On this day, September 14, in 1814, Francis Scott Key was inspired to write the poem that was eventually set to music and, by act of Congress in 1931, became America’s official National Anthem, “The Star-Spangled Banner.” The poem, originally titled “The Defence of Fort M’Henry,” was written after Key witnessed the Maryland fort standing up to furious bombardment by the British during the War of 1812. A lone, tattered U.S. flag was still flying over Fort McHenry at daybreak, giving rise to the anthem’s most bracing line, “And the rocket’s red glare, the bombs bursting in air, Gave proof through the night that our flag was still there.”
I’ve listened to the Anthem being attacked more or less my whole life—it’s bellicose, it’s too hard to sing, it’s set to the music of a drinking song, it was written by a slave-holder. What matters is that the Anthem, unlike so many others nations’ anthems, has a authentic historical origin linked to an existtential crisis in our history, and that it eloquently represents the American character and its dedication to hope, perseverance, and resilience. The Star Spangled Banner may be hard to sing, but when a crowd sings it with passion, or when a singer knocks it out of the park like the late, great Whitney Houston, only France’s Marseillaise can equal it for sheer chills.
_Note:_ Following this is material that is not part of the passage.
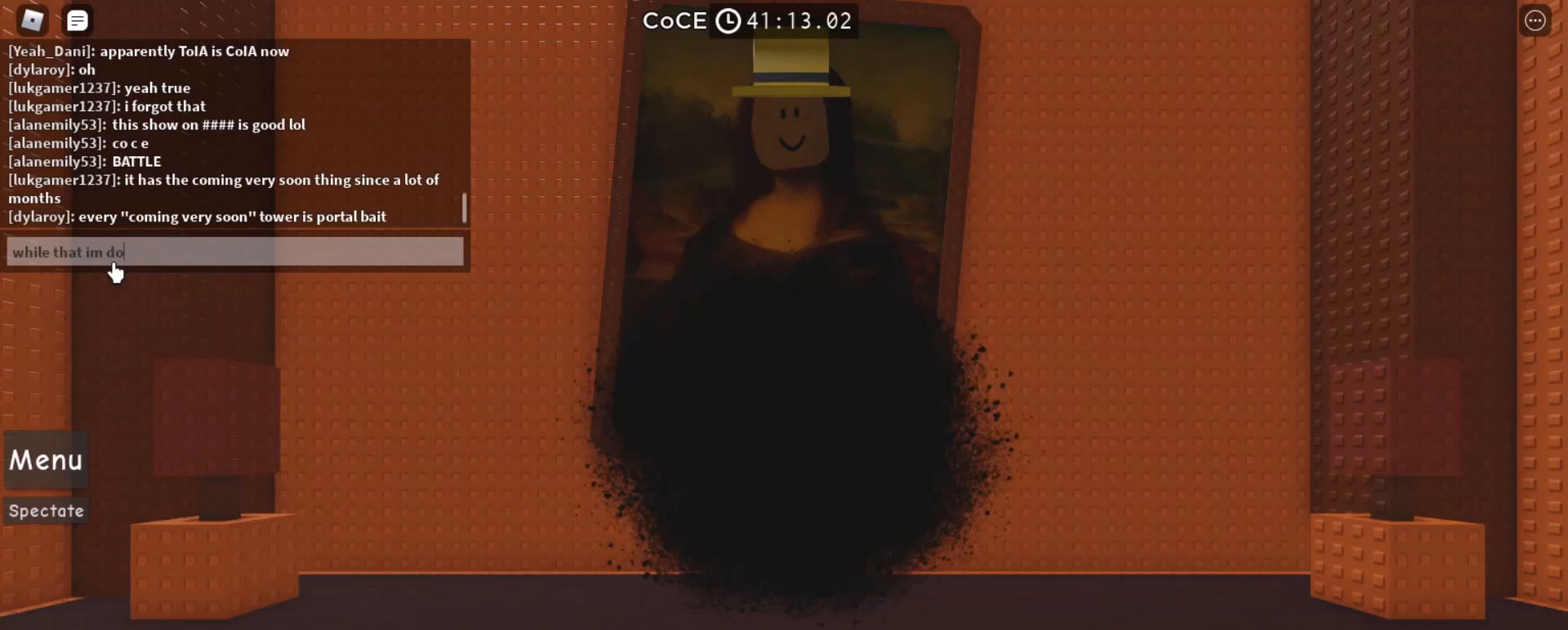
{"keys": [], "mouse": [], "events": []}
The current assault on the Anthem, and the use of it for cheap political theatrics by refusing to stand and convey proper respect for what it represents, is an attack on American history, values and culture. Nothing less.
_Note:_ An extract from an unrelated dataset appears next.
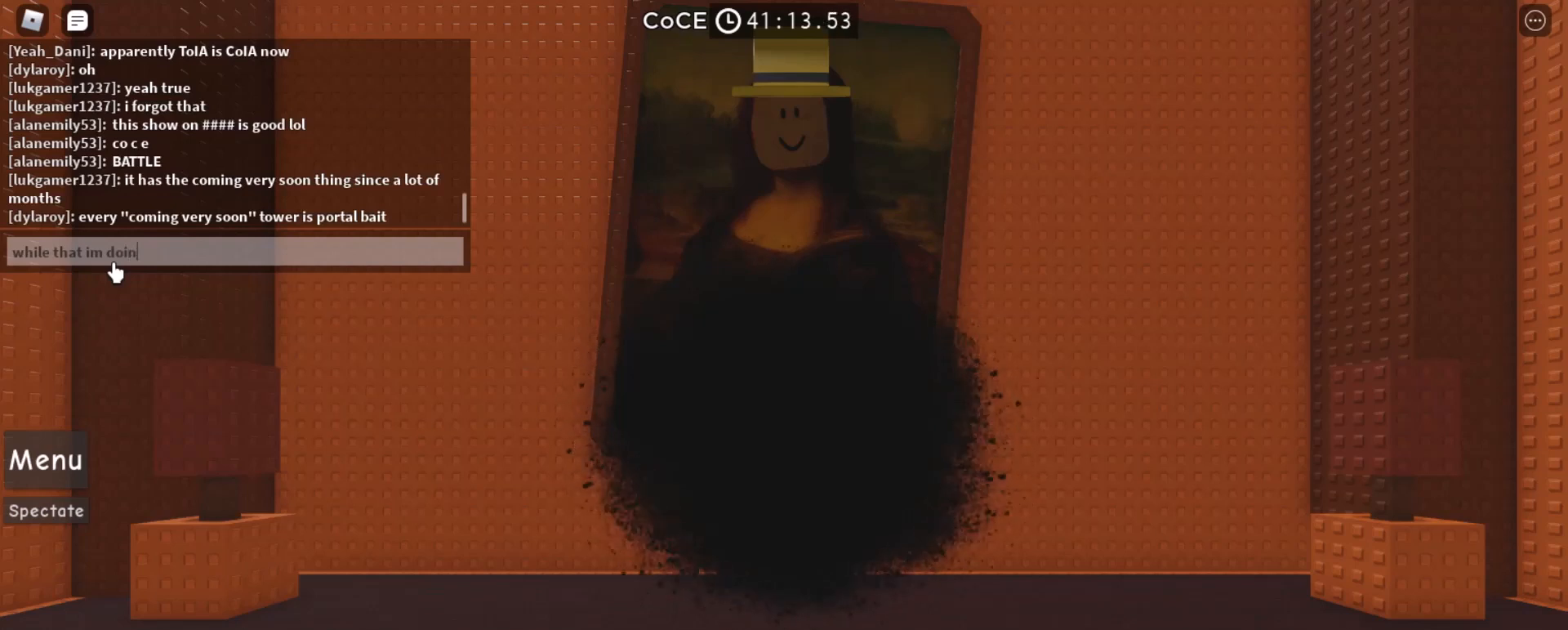
{"keys": [], "mouse": [], "events": [[433, "space", "down"], [467, "space", "up"]]}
1. It’s called “paying one’s debt to society.” I have no intense objection to allowing convicted felons to vote once they have served their sentences. I also have no intense objection to banning convicted felons from voting for life. In 2018, Florida’s voters decided to end the disenfranchisement of those convicted of felonies, except for murder and sexual offenses. Then the battle became whether convicted felons should be required to pay all the fines related to their crimes before they became eligible to vote again.
Well, of course. Isn’t that intrinsically obvious? You can vote when you have paid society’s requirements as a punishment for the felony: whether that is time in prison, or time on probation, or a cash fine, it’s all part of the “debt to society.” Pay that debt, and then you can vote.
But Democrats are expert in representing legitimate requirements and safeguards for voting as sinister voting suppression schemes, so in May a Florida court ruled that requiring convicted felons, many of whom are indigent, to pay court-ordered fines before they could regain the vote was unlawful discrimination, by imposing an unconstitutional “pay-to-vote system.”
What an astoundingly deceitful and dishonest argument! Is requiring people to pay for their groceries a vicious “pay not to starve to death” system? The fines have nothing to do with voting. The fines have to do with completing the punishment for the felonies. Calling the fines the equivalent of a poll tax is clever but deliberately misleading, yet a court bought it. Fortunately, the U.S. Court of Appeals for the 11th Circuit in Atlanta overturned that decision, and ruled that the 2019 Florida law requiring ex-felons to pay their fines before being re-enfranchised was indeed constitutional.